Alex Nowrasteh, of the Cato Institute, writing on the Forbes website, is probably right when he ascribes Moore’s choice of think-tank as a way of signaling a shift in the previously strong Heritage opposition to immigration reform.
But what about the reasons he left? The WSJ editorial page is a position of enormous influence, thanks in large part to its devotion to sound microeconomics – no one has a better eye for governmental foibles. Depending on how Moore is replaced, the opportunity exists for Murdoch’s paper to play a constructive role in fiscal policy, too – perhaps even to modulate the spirit of intransigence that dates back to 1972, when editor Robert Bartley and Jude Wanniski initiated a new era of political economic discourse in US politics. (The mutual contempt of the news staff and editorialists that arose in those days apparently continues unabated.)
It was Bartley’s unrelenting attacks on Bill Clinton in the 1990s that established the predicate that presidents who are Democrats not only have bad politics, but are not legitimate. Much of the present-day animosity toward Obama got its start with Bartley’s over-the-top opposition to Clinton.
“Steve Moore leaving WSJ for Heritage Foundation will raise the IQ in both places,” tweeted onetime WSJ contributor (never a columnist) Bruce Bartlett, who has long seemed to me the single most sensible economics commentator on the right. I plan to pay much closer attention to the editorial page of the WSJ in the months to come. Something is going on there.
3 responses to “A Tea Party Knight Is Out”
[…] if the WSJ is "changing things somewhat in the orientation of its editorial board": A Tea Party Knight Is Out, by David Warsh: News, goes an old saw, is what happens near an editor. That’s what commenced last September when […]
Whenever I’ve read the WSJ regularly, I saw more dirt about capitalism in its pages than in the center-left remainder of the media I read. I eventually realized that it was because the WSJ *understands* capitalism, and so can spot a lot of dirt that more liberal observers cannot.
You write, “The mutual contempt of the news staff and editorialists that arose in those days apparently continues unabated.”
I was wondering about the vast difference in tone between the news and editorial pages.
You write, “It was Bartley’s unrelenting attacks on Bill Clinton in the 1990s that established the predicate that presidents who are Democrats not only have bad politics, but are not legitimate.”
On the left, the “October Surprise” complaints were coupled with a refusal to recognize Reagan (and to a lesser degree, Bush Sr.) as legitimate.
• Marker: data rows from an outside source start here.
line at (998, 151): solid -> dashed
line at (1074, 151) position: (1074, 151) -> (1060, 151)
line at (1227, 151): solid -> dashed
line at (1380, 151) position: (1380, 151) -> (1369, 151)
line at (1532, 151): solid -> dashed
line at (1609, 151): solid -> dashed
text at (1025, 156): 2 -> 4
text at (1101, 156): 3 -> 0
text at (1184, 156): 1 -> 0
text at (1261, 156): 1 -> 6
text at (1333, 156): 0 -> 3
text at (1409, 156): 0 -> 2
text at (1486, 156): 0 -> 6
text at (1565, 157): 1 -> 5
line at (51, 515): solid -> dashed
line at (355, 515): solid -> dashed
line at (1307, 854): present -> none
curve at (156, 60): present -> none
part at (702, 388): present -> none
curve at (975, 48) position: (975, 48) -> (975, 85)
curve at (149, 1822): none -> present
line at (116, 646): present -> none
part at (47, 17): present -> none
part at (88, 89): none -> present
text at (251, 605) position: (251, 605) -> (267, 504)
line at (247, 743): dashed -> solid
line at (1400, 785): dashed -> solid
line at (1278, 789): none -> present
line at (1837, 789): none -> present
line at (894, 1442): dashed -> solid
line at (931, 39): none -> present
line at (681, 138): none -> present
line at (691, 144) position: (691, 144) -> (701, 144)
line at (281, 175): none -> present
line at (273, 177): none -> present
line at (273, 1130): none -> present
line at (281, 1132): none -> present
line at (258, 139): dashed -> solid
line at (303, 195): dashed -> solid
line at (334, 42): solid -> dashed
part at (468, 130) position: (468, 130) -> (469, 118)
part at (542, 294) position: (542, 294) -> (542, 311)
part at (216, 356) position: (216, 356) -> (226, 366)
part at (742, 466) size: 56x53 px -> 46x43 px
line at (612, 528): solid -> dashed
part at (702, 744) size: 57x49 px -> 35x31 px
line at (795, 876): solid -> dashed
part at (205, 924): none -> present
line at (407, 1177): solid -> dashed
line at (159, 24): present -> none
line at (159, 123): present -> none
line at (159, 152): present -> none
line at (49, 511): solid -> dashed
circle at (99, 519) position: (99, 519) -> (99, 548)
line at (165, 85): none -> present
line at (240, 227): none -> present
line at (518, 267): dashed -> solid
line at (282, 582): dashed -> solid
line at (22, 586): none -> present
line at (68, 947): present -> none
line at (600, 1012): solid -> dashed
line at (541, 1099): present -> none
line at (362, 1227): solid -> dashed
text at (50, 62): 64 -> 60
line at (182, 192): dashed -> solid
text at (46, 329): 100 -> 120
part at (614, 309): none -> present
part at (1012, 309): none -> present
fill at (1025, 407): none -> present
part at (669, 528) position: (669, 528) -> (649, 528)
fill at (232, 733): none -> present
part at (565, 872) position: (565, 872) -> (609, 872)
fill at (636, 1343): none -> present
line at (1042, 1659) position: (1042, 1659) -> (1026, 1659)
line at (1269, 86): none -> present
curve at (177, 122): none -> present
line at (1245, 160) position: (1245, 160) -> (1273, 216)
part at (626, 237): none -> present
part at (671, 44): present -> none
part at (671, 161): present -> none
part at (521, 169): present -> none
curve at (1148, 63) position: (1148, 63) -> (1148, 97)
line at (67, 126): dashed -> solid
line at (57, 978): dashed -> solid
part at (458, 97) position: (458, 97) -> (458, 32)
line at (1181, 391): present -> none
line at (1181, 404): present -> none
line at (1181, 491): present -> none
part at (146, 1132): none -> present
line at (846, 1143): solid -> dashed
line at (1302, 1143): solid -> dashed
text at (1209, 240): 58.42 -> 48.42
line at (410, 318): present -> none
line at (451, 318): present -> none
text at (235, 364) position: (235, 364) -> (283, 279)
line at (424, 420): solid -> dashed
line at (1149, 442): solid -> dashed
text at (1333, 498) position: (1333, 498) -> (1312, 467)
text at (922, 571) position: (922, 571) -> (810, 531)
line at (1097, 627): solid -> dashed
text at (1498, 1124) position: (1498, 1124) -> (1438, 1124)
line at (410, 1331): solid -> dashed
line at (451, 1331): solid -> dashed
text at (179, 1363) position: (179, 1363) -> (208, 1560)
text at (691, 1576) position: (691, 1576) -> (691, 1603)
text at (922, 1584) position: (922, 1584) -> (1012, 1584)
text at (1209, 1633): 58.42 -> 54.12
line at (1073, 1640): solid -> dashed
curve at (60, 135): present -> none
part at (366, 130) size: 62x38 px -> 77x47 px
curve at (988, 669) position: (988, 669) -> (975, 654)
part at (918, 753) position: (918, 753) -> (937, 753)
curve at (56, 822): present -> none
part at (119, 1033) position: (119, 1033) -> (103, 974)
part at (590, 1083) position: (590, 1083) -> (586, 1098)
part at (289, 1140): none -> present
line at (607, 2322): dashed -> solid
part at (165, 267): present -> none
Even then, it looked strange to me. Nixon had been reviled by many, but I never heard his legitimacy challenged. It now seems to be routine that activists on each side reject the legitimacy of presidents of the other party.
Bruce Bartlett’s comment shows a petty spirit on his part, and on yours for repeating his remark. I once read your blog frequently, but now only skim it occasionally because you too often degenerate into ad hominem. It is worse than regrettable; it is boring.